文書抜粋:
>>>>>

4/2 PRIDE武士道 有明コロシアム興行(PPV) 簡易観戦記

PRIDE武士道は色々な団体の刺客で支えられております

本日は龍頭亭にてPRIDEのPPV観戦。参加者は龍頭氏、フリジットスター(id:frigidstar)氏、PON(id:pon-taro)氏、グリフォン(id:gryphon)氏。本日の「おみや」は卵焼きとコロッケと一口餃子とたこめし。この中ではたこめしがそこそこ旨かったんだが…、結局おかずと一緒に食うとたこの風味が消えちゃうんだよなぁ。勿体無い食い方をした、というか。

第一試合 REALRHYTHMのエース、UFCのベテランの牙城を崩せず

ライト級 1R10分 + 2R5分
○イーブス エドワーズ(175cm/72.7kg/アメリカ/サード コラム ファイトチーム)
●池本 誠知(180cm/72.8kg/TEAM Boon!)
[判定 3−0]

戦前の予想

エドワーズがパウンドで1R勝利。いくらエドワースがこのところ連敗してたとしても、過去の実績を見るにつけ池本よりは強いとは思うので。スタンドパンチではなくパウンドにしたのは…あんまり理由はない。

試合の感想

打撃戦中心の消耗戦。思いのほか池本が喰らいついたのでなかなかの好勝負になったと思う。2Rのエドワースのヒザ蹴りで勝敗が決定的になったかな。池本はもっとインローを多用して打撃を上下に分けた方が良かったように思えるが、エドワースのカウンターのパンチが怖くてあまり出せなかったのだろう。

<<<<<

記録一覧:

>>>>>

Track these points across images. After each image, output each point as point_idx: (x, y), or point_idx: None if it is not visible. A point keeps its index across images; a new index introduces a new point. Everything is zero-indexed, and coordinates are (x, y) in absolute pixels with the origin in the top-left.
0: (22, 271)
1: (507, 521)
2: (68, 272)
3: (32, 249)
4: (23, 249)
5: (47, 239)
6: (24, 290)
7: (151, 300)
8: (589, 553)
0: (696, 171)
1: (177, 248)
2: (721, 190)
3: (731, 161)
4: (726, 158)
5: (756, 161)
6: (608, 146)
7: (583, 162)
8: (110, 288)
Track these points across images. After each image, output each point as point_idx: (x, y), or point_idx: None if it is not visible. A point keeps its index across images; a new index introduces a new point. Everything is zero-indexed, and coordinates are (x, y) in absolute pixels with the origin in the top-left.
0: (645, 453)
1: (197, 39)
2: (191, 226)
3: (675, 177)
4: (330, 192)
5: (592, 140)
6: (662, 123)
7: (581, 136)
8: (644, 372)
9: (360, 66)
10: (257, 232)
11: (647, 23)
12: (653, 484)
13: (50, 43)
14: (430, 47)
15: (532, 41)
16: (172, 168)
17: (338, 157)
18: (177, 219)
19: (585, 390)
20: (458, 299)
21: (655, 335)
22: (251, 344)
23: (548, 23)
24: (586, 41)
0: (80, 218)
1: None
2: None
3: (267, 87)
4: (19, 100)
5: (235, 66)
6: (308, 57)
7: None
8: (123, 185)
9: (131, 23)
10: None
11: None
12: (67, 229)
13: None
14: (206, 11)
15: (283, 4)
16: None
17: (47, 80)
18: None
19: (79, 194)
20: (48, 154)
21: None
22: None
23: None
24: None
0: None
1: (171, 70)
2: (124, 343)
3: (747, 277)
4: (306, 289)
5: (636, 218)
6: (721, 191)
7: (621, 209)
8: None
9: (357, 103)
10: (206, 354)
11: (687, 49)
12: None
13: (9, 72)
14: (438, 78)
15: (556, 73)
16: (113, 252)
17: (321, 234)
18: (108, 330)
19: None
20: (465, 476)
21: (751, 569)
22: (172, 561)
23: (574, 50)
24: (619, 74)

<<<<<

作業内容:
- a) PRIDE武士道の観戦記の「ライト級 1R10分 +」から「あまり出せなかったのだろう。」までを、一字も変えずに打ち直してください。
- b) 記録の先頭から「5: (47, 239)」を含む行まで（その行も含む）を、「point_idx」を「point_id」に差し替えたうえで、それ以外は手を加えずに書き出してください。

回答一覧:
- a)
ライト級 1R10分 + 2R5分
○イーブス エドワーズ(175cm/72.7kg/アメリカ/サード コラム ファイトチーム)
●池本 誠知(180cm/72.8kg/TEAM Boon!)
[判定 3−0]

戦前の予想

エドワーズがパウンドで1R勝利。いくらエドワースがこのところ連敗してたとしても、過去の実績を見るにつけ池本よりは強いとは思うので。スタンドパンチではなくパウンドにしたのは…あんまり理由はない。

試合の感想

打撃戦中心の消耗戦。思いのほか池本が喰らいついたのでなかなかの好勝負になったと思う。2Rのエドワースのヒザ蹴りで勝敗が決定的になったかな。池本はもっとインローを多用して打撃を上下に分けた方が良かったように思えるが、エドワースのカウンターのパンチが怖くてあまり出せなかったのだろう。

- b)
Track these points across images. After each image, output each point as point_id: (x, y), or point_id: None if it is not visible. A point keeps its index across images; a new index introduces a new point. Everything is zero-indexed, and coordinates are (x, y) in absolute pixels with the origin in the top-left.
0: (22, 271)
1: (507, 521)
2: (68, 272)
3: (32, 249)
4: (23, 249)
5: (47, 239)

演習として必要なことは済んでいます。